La hipocresía como estándar

Hace unas semanas tuve la oportunidad de escuchar una conferencia que Noam Chomsky dio en febrero de 2002 en Harvard. Allí desarrolló unas ideas que bien podrían aplicarse al caso que nos ocupa desde hace mucho tiempo: la Obra.

Comenzó definiendo al hipócrita como aquella persona que aplica a otros el estándar que rehúsa aplicarse a sí misma.

Quien no es hipócrita asume abiertamente que lo que es correcto en él, es correcto en los demás y si algo es incorrecto cuando los demás lo hacen, también es incorrecto cuando él lo hace. Una definición elemental, nada compleja.

El hipócrita, en definitiva, se maneja con doble estándar.


Un ejemplo conocido

Por ejemplo, cuando alguien viene a este sitio Opuslibros (pienso en los muchos que ya han venido con el mismo argumento) y comienza a criticarlo en nombre de la libertad de expresión (cosa extraña, porque este sitio nació como reacción a la censura aplastante de la Obra). Al mismo tiempo, esa persona es la misma que simpatiza con la web oficial de la Obra donde se censura y controla toda información y se impide la expresión de opiniones contrarias a la voz oficial. Otro tanto sucede con las críticas al anonimato, cuando la Obra es la primera en ocultar su verdadero rostro.

Filas mostradas:
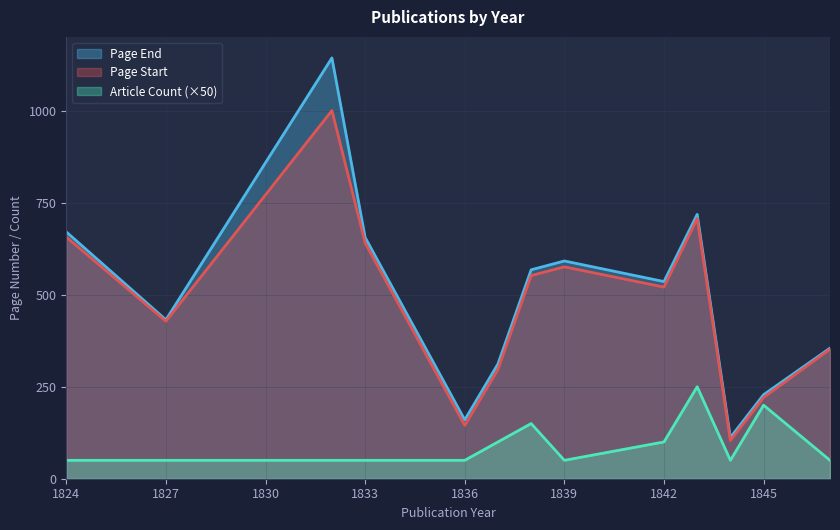

Is the value of Article Count (×50) at 1836 greater than the value of Page End at 1845?

No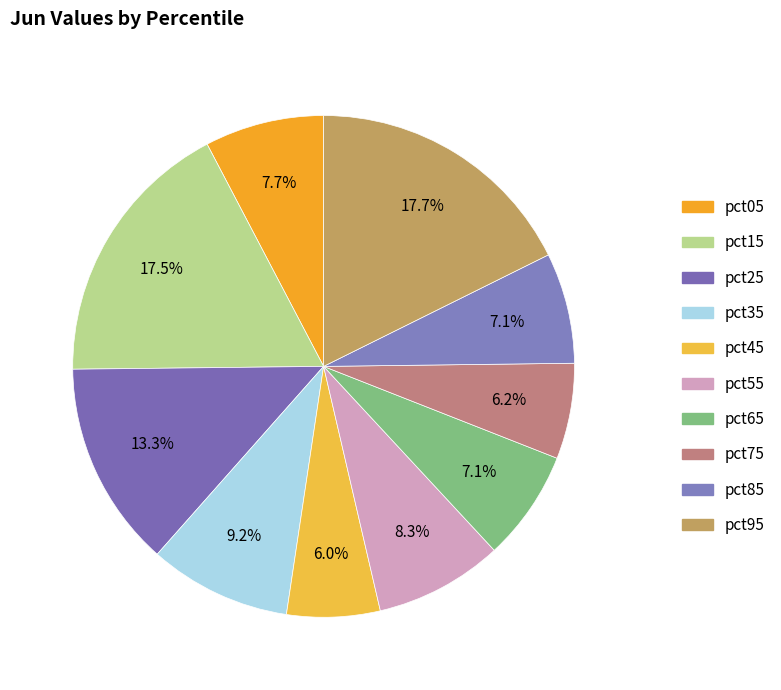

What percentage is the pct55 slice, to the nearest percent?

8%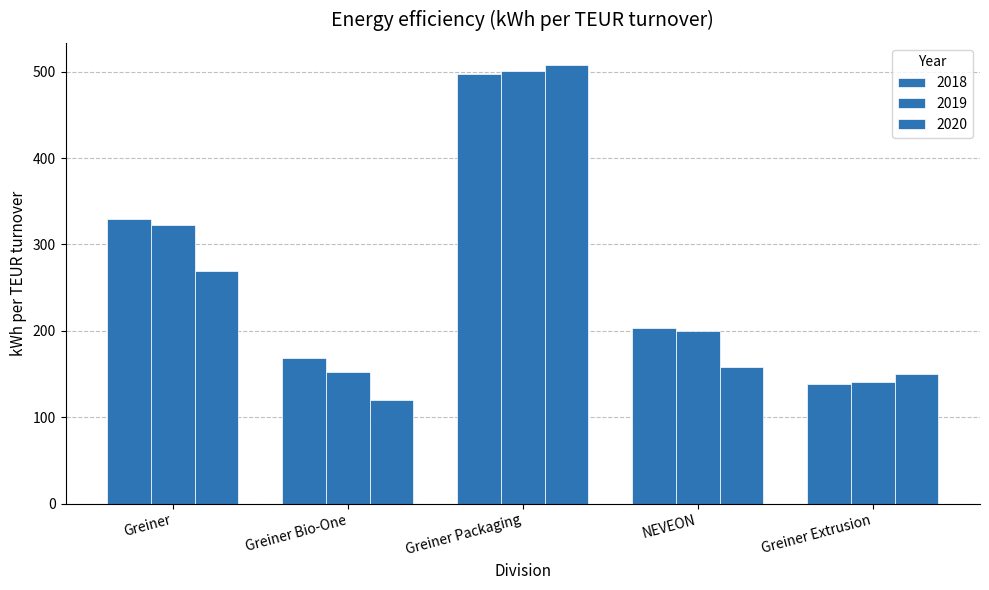

Count the number of categories in the chart.

5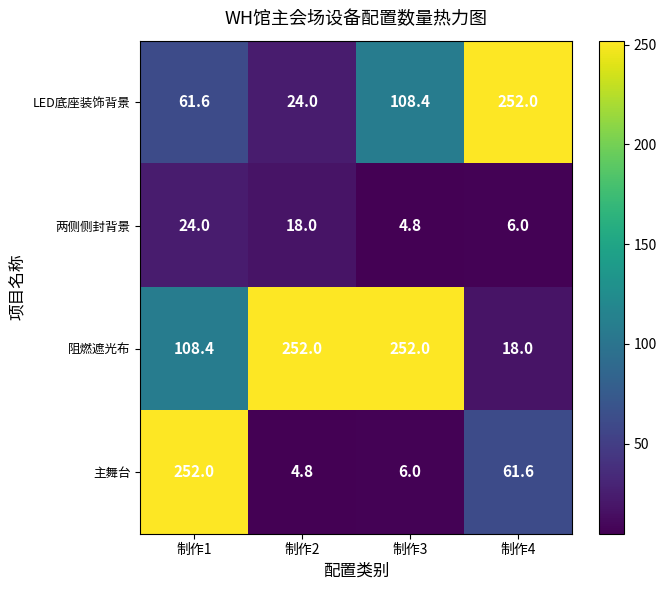

At how many categories does at least one series exceed 188?

4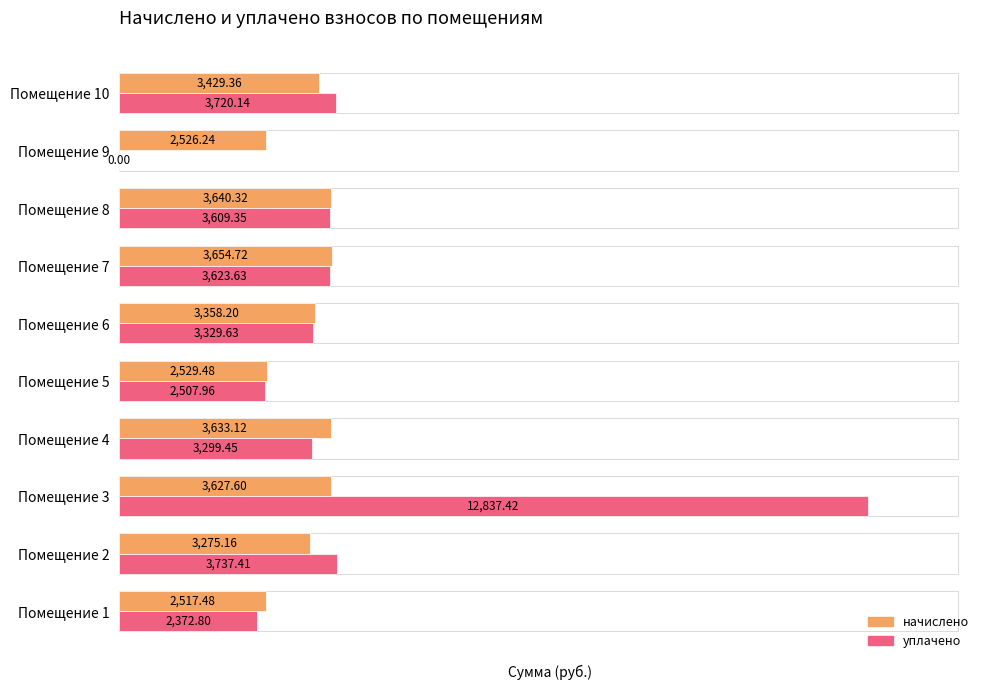

How many values in уплачено are above zero?

9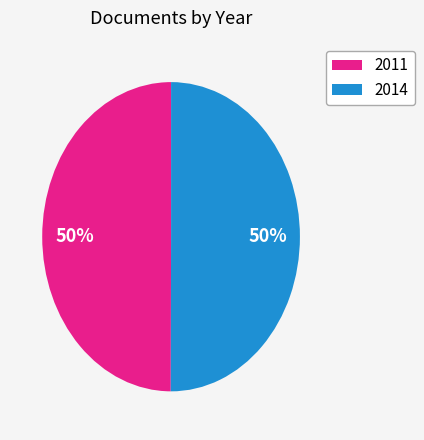

To the nearest percent, what percentage of the pie is 2011?

50%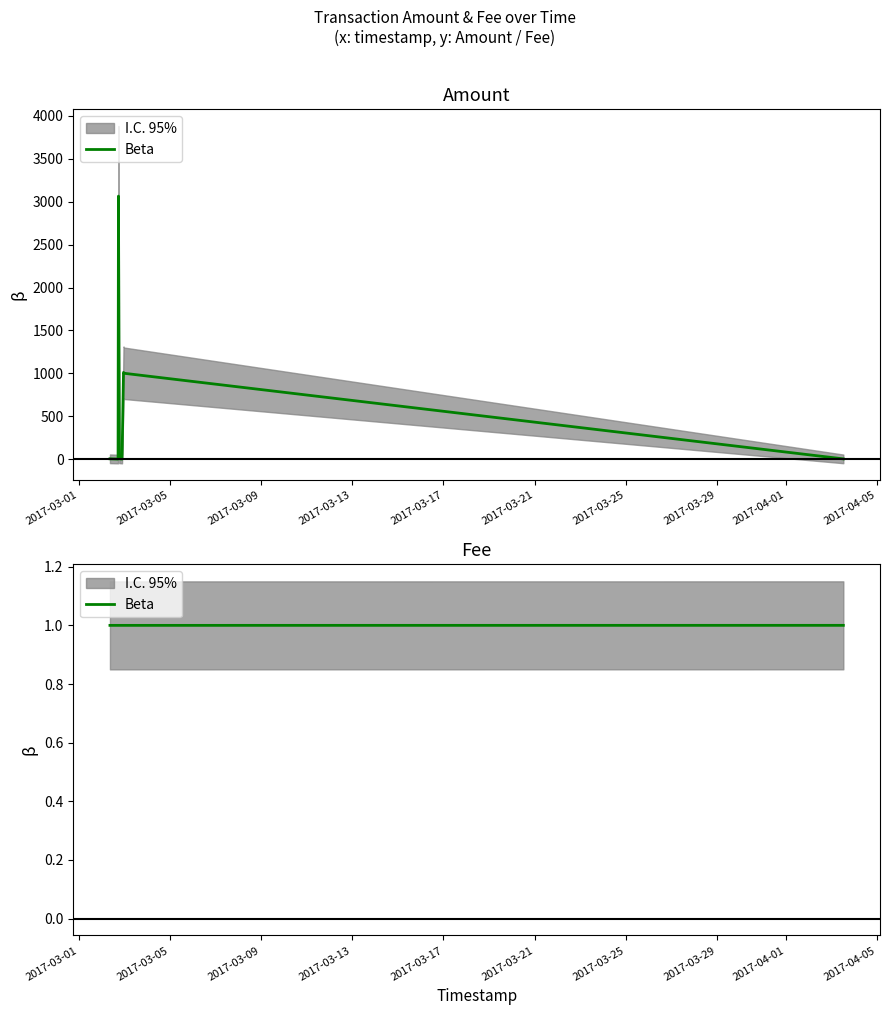

What is the sum of all values?

9.0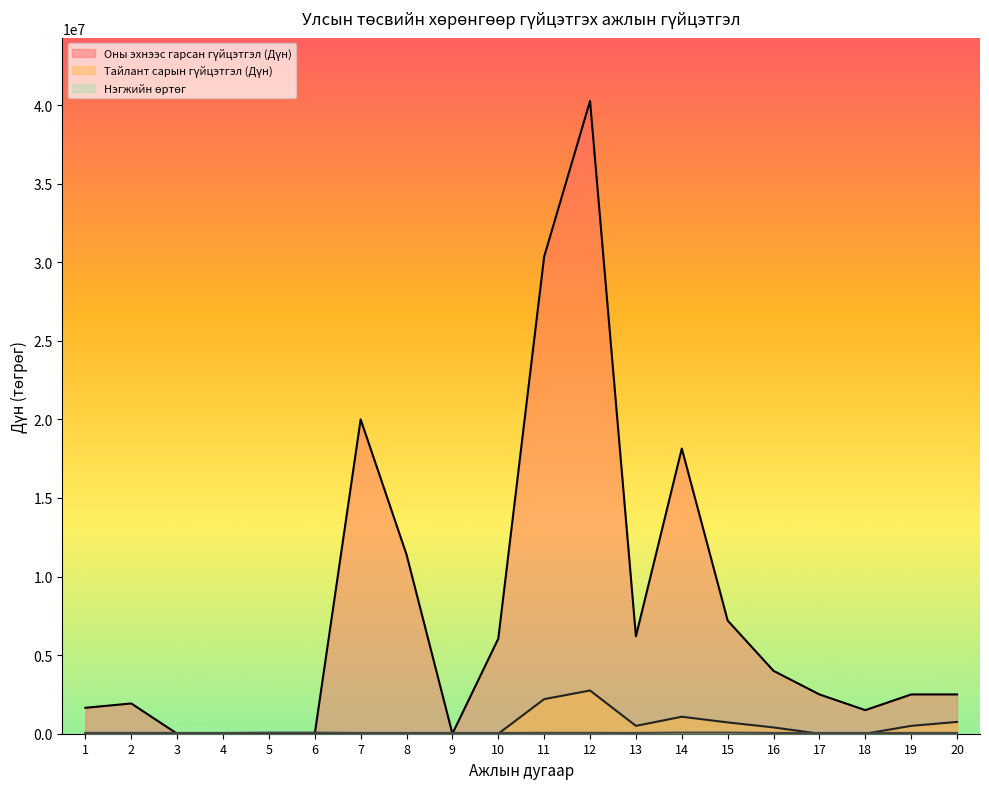

Between 3 and 4, which series saw the biggest shift?

Оны эхнээс гарсан гүйцэтгэл (Дүн)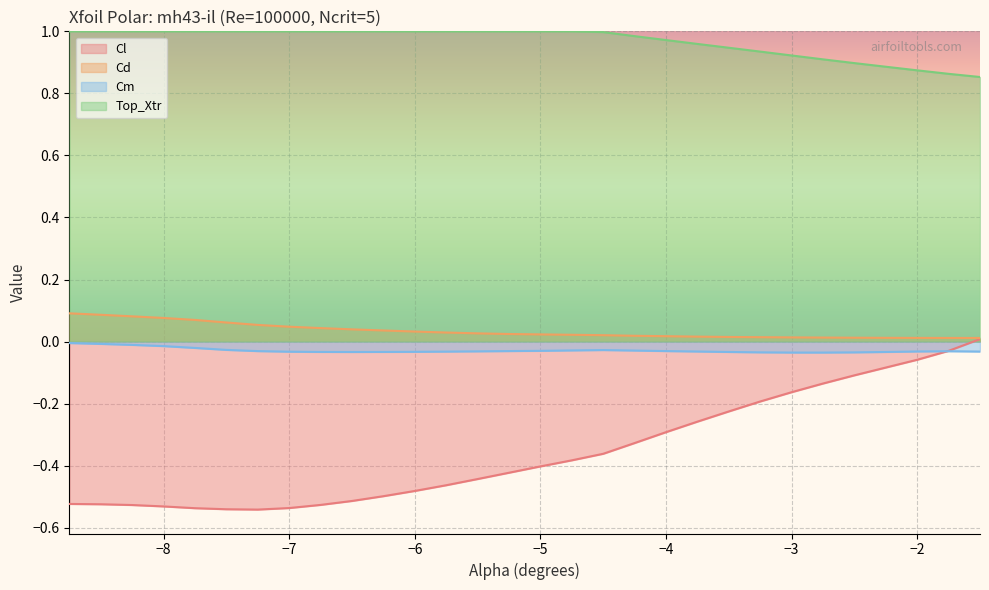

Which series has the largest total across all categories?

Top_Xtr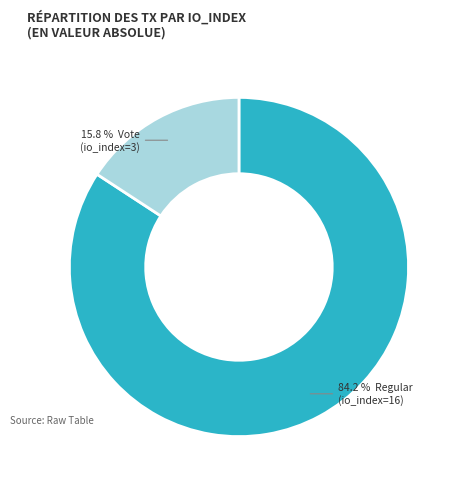

How many segments does this pie chart have?

2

Qué se pide: En el extracto, ¿con qué definición de hipócrita comenzó Chomsky su conferencia? Las filas son un material aparte del extracto.

Tarea resuelta: Como aquella persona que aplica a otros el estándar que rehúsa aplicarse a sí misma.